> **Your objective**: For the material below, output exactly the span from the line with "potted plant: present [901,505,971,597]" to the line with "mug: present [979,564,1052,626]", including both, and nothing besides.

> **Material provided**:
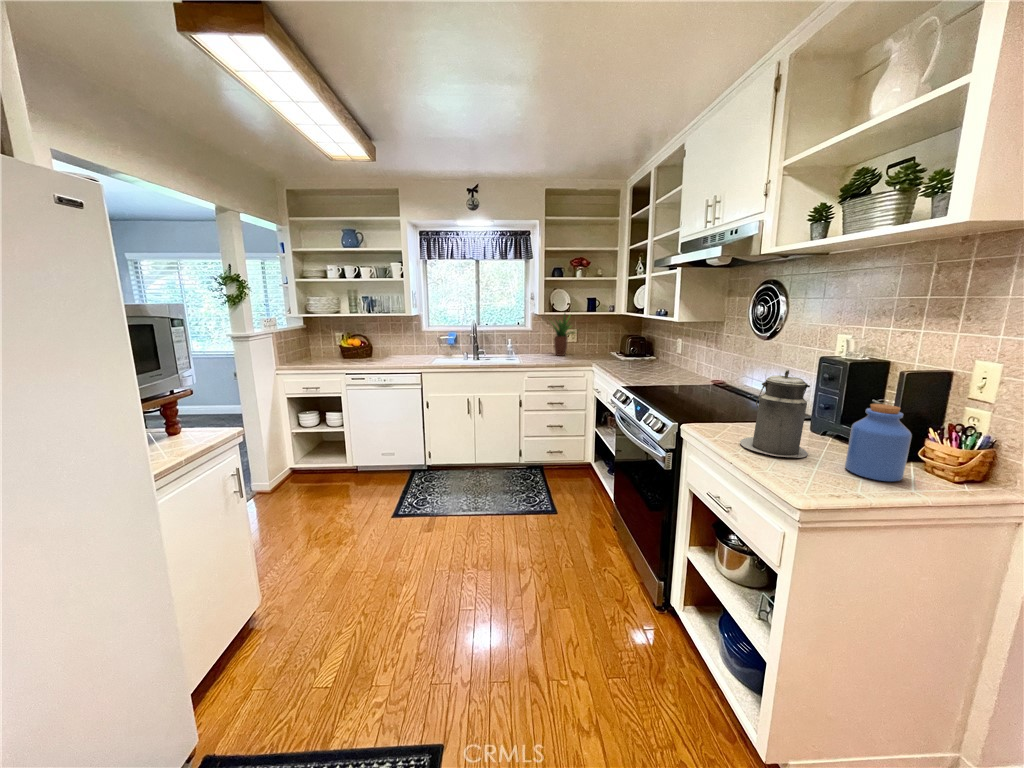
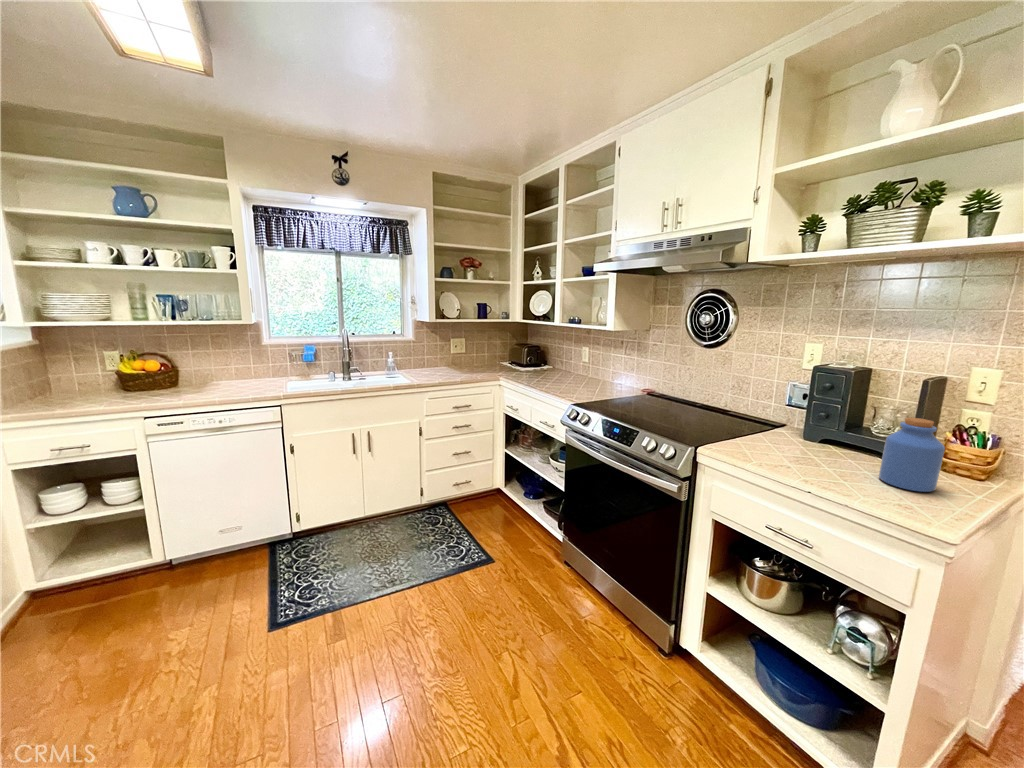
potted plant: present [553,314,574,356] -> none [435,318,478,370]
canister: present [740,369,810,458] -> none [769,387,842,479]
--
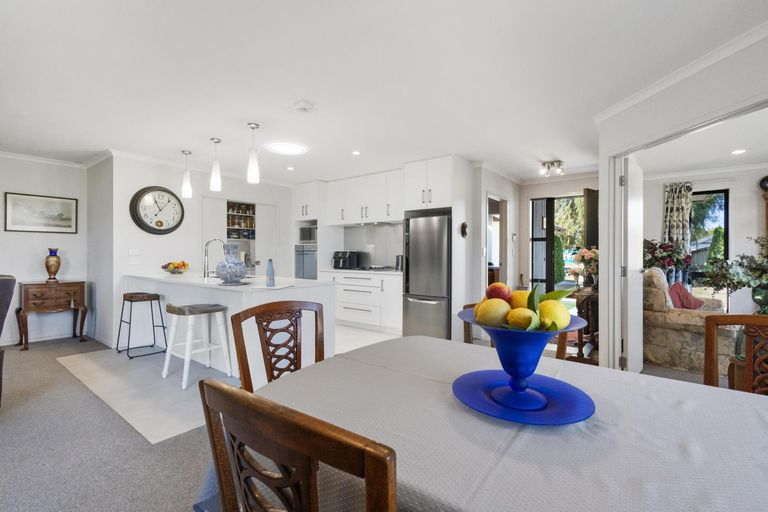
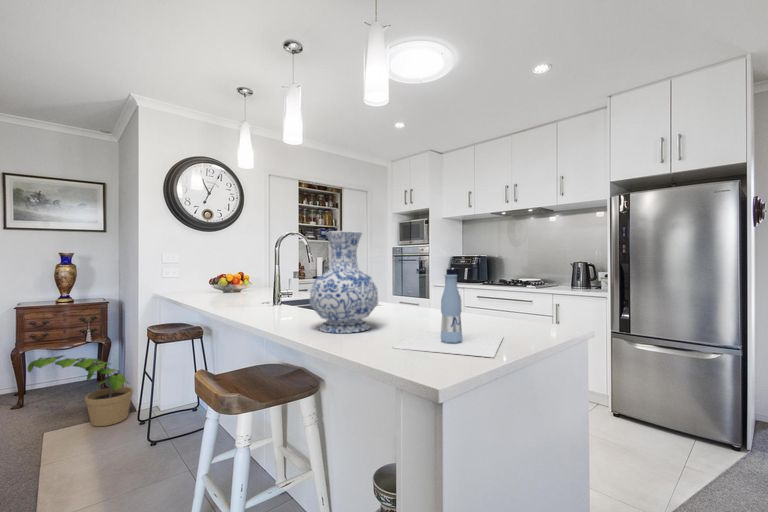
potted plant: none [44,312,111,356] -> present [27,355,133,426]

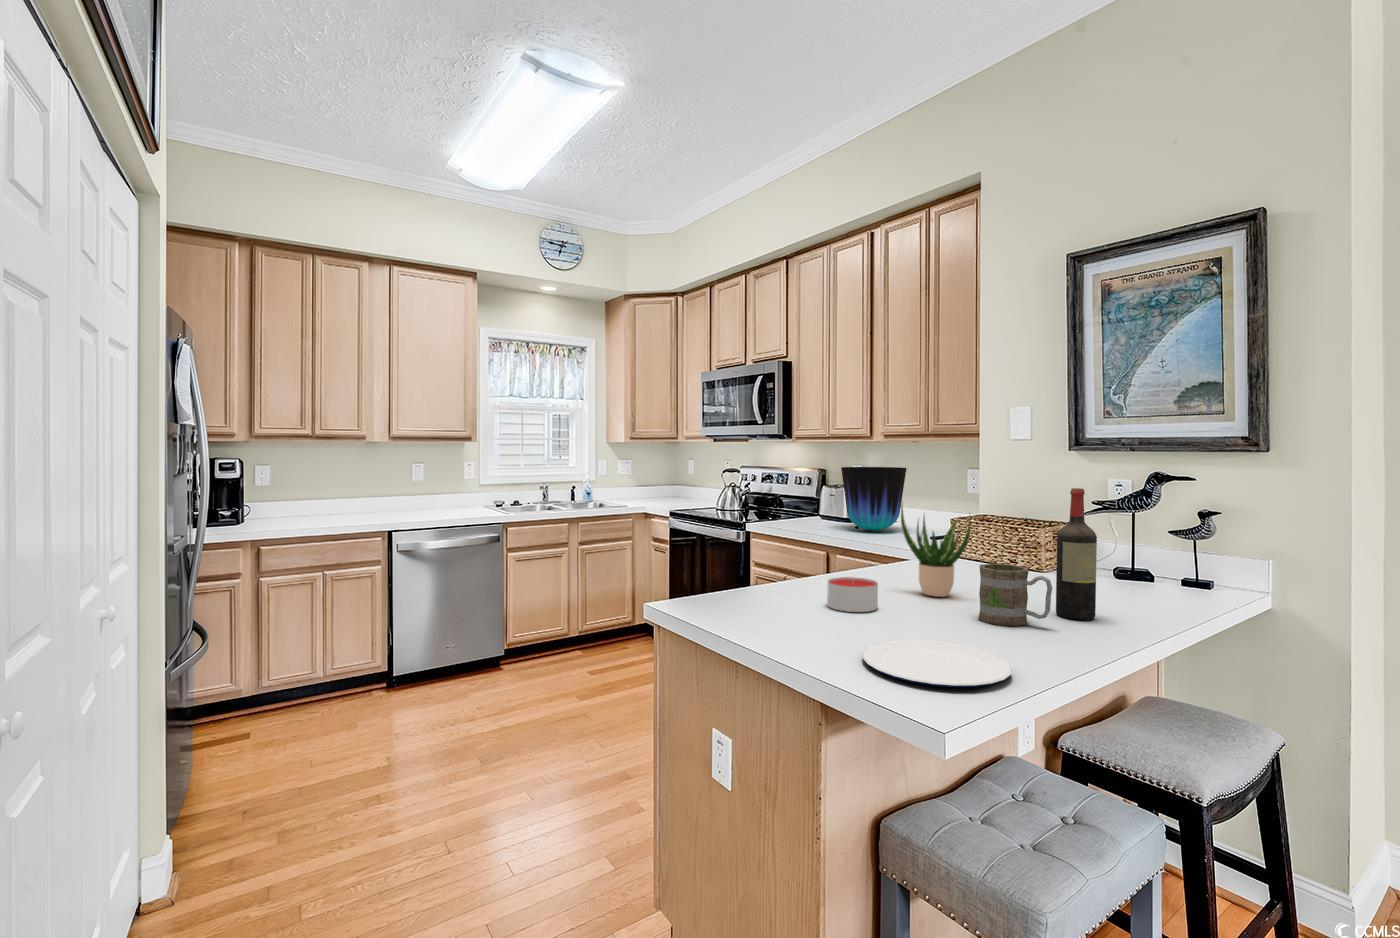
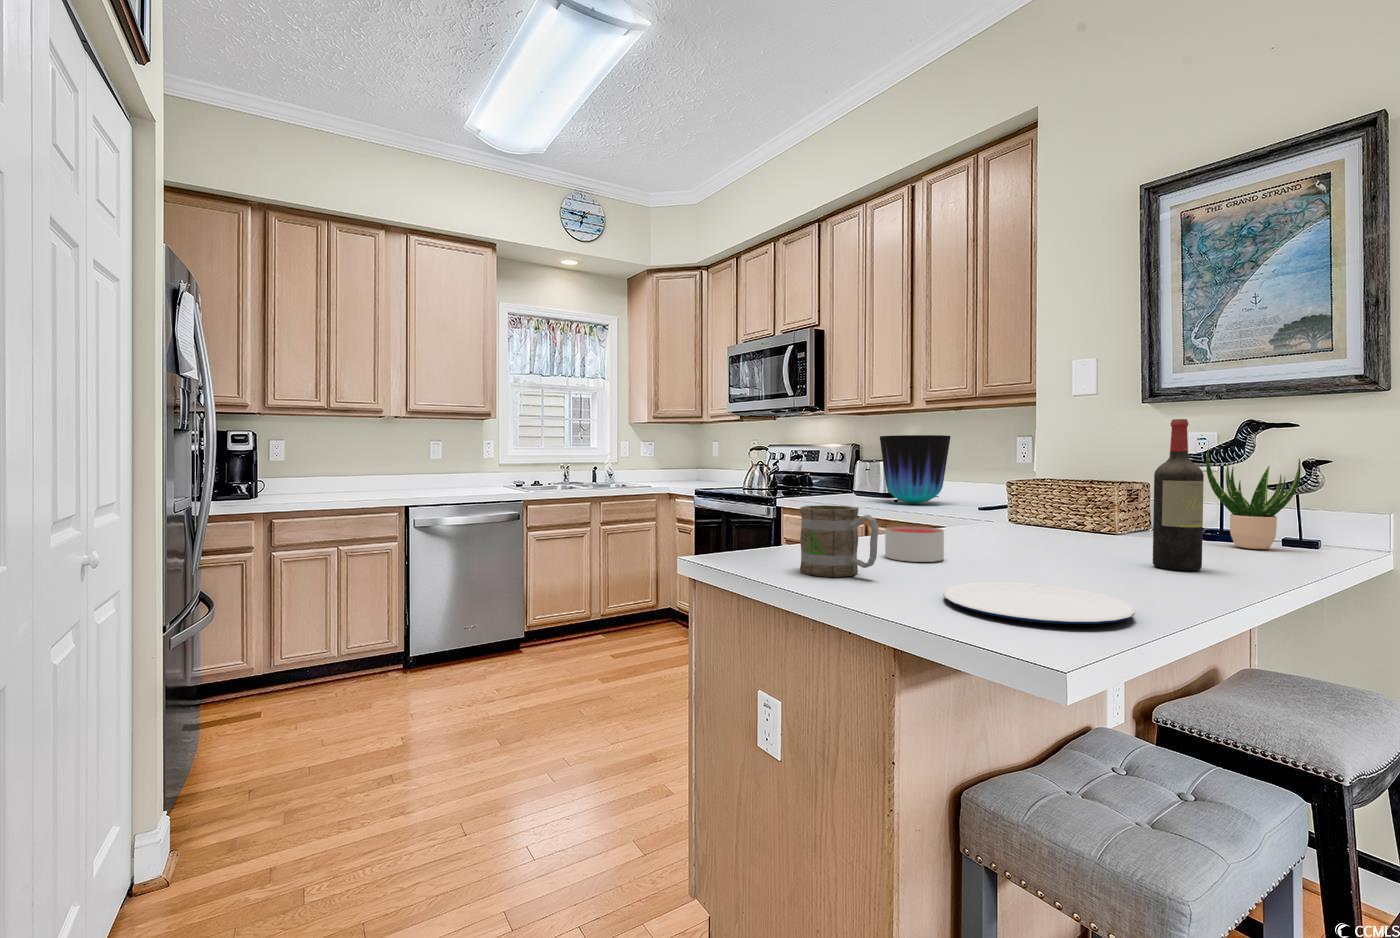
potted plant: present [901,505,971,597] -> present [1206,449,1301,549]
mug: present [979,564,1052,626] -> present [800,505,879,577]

> **Answer to the exercise**:
potted plant: present [901,505,971,597] -> present [1206,449,1301,549]
mug: present [979,564,1052,626] -> present [800,505,879,577]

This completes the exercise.